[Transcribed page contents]
BEGIN

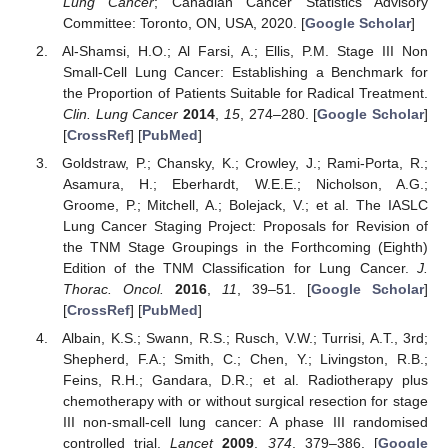
Lung Cancer
; Canadian Cancer Statistics Advisory
Committee: Toronto, ON, USA, 2020. [
Google Scholar
]
Al-Shamsi, H.O.; Al Farsi, A.; Ellis, P.M. Stage III Non
Small-Cell Lung Cancer: Establishing a Benchmark for
the Proportion of Patients Suitable for Radical Treatment.
Clin. Lung Cancer
2014
,
15
, 274–280. [
Google Scholar
]
[
CrossRef
] [
PubMed
]
Goldstraw, P.; Chansky, K.; Crowley, J.; Rami-Porta, R.;
Asamura, H.; Eberhardt, W.E.E.; Nicholson, A.G.;
Groome, P.; Mitchell, A.; Bolejack, V.; et al. The IASLC
Lung Cancer Staging Project: Proposals for Revision of
the TNM Stage Groupings in the Forthcoming (Eighth)
Edition of the TNM Classification for Lung Cancer.
J.
Thorac. Oncol.
2016
,
11
, 39–51. [
Google Scholar
]
[
CrossRef
] [
PubMed
]
Albain, K.S.; Swann, R.S.; Rusch, V.W.; Turrisi, A.T., 3rd;
Shepherd, F.A.; Smith, C.; Chen, Y.; Livingston, R.B.;
Feins, R.H.; Gandara, D.R.; et al. Radiotherapy plus
chemotherapy with or without surgical resection for stage
III non-small-cell lung cancer: A phase III randomised
controlled trial.
Lancet
2009
,
374
, 379–386. [
Google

END

TASK STATEMENT: Each entry needs to be retyped exactly; the pictures stay out.

TASK RESULT:
Lung Cancer
; Canadian Cancer Statistics Advisory
Committee: Toronto, ON, USA, 2020. [
Google Scholar
]
Al-Shamsi, H.O.; Al Farsi, A.; Ellis, P.M. Stage III Non
Small-Cell Lung Cancer: Establishing a Benchmark for
the Proportion of Patients Suitable for Radical Treatment.
Clin. Lung Cancer
2014
,
15
, 274–280. [
Google Scholar
]
[
CrossRef
] [
PubMed
]
Goldstraw, P.; Chansky, K.; Crowley, J.; Rami-Porta, R.;
Asamura, H.; Eberhardt, W.E.E.; Nicholson, A.G.;
Groome, P.; Mitchell, A.; Bolejack, V.; et al. The IASLC
Lung Cancer Staging Project: Proposals for Revision of
the TNM Stage Groupings in the Forthcoming (Eighth)
Edition of the TNM Classification for Lung Cancer.
J.
Thorac. Oncol.
2016
,
11
, 39–51. [
Google Scholar
]
[
CrossRef
] [
PubMed
]
Albain, K.S.; Swann, R.S.; Rusch, V.W.; Turrisi, A.T., 3rd;
Shepherd, F.A.; Smith, C.; Chen, Y.; Livingston, R.B.;
Feins, R.H.; Gandara, D.R.; et al. Radiotherapy plus
chemotherapy with or without surgical resection for stage
III non-small-cell lung cancer: A phase III randomised
controlled trial.
Lancet
2009
,
374
, 379–386. [
Google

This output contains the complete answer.